An insanely jealous husband catches his wife in an affair and kills her lover. That plot-line is an accepted part of our culture, and traditionally the murderer is excused for his rash behavior and set free. Here, though, the husband fakes jealousy, hires a man to seduce his wife, and mistakenly kills the lover instead of his wife. Dying lover, however, writes a message in blood, two scarlet letters, for Ellery to decipher.

While this novel does say a lot about mid-twentieth century American marital conventions, there are no long expository speeches like in The King is Dead, The Origin of Evil, or Double Double. This one is more subtle. This one even brings back that old sexual tension between Ellery and the long lost Nikki Porter, neither of whom, of course, ever marry.

Ellery is not very sympathetic to the victims of blackmail based on sexual conduct. Blackmailers who expose secret love affairs of high society women would only damage the reputations of the women involved, who have the means to survive public scrutiny, and “children would be involved, and teenagers in finishing schools, and innocent relatives on their yachts and at their hundred per cent white Protestant American clubs.” Ellery sighs, concludes without much sympathy, that, “even society people had rights.”
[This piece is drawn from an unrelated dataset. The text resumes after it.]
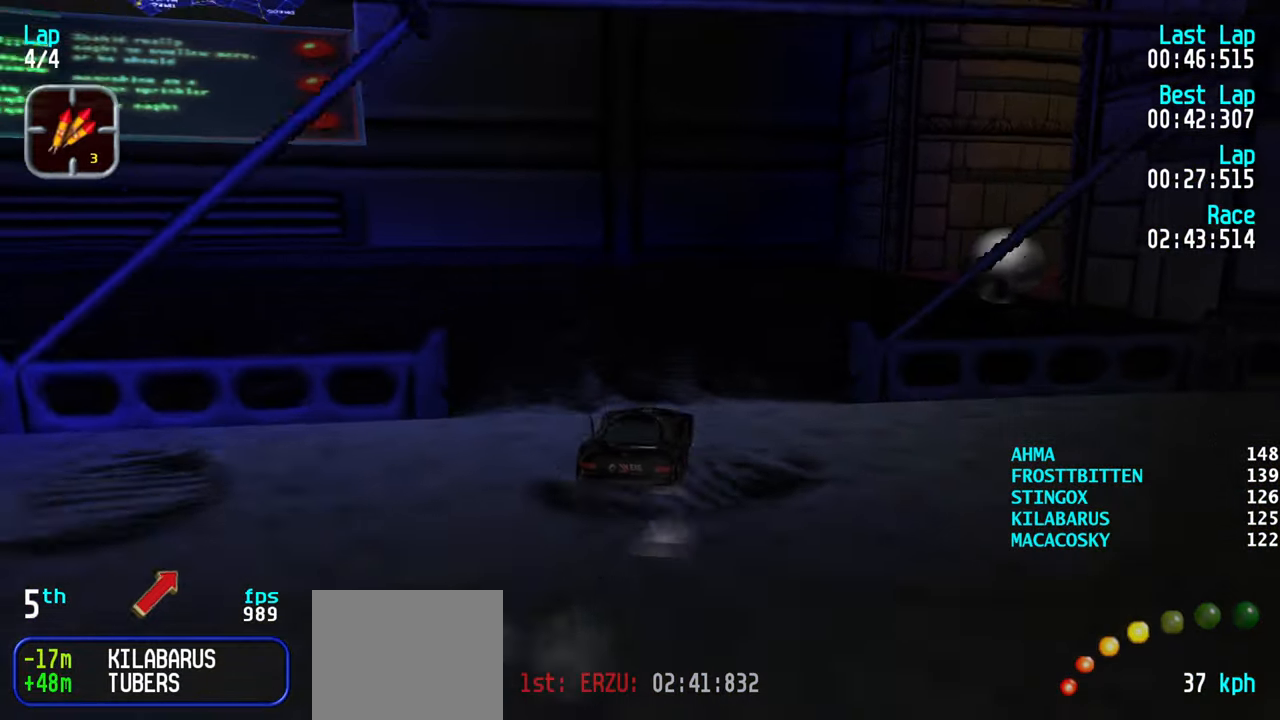
{"keys": ["up"], "events": [[166, "up", "up"], [250, "up", "down"], [333, "right", "up"], [433, "right", "down"], [483, "right", "up"]]}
Where Cat of Many Tails was a novel about the people of New York City, The Scarlet Letters is a novel of the places of the city: the lovers meet at different places taken from an alphabetical list from a tourist guide to the city, including restaurants, hotels, a zoo, all busy, public places. The reader unfamiliar with the Big Apple may even want to visit the city after reading this novel, appetite whetted by just a few of the pleasures and sights the city has to offer.

Lastly, this is a character study, an investigation into jealousy within a marriage. The actual murder happens extremely late in the novel, so we get to see the predetermined crime unfurl in slow-motion, as well as enjoy the cousin’s writing style. There were a series of Frank Zappa albums a while back, called “Shut Up and Play Your Guitar.” This novel allows the cousins to “Forget the murder, just write us a novel.”

At one point, the cousins, with a wink and a nod, have Ellery Queen sign a hotel register under the name “Barnaby Ross,” which could be a form of foreshadowing, since the next novel would be written by someone calling himself “Daniel Nathan.”

One thought on “The Scarlet Letters (1953)

  1. The second Ellery I ever read. Its portrait of the Manhattan of the 1950s is second to very few novels. I’ve always wanted to do something similar with New Orleans, a city I know far too well.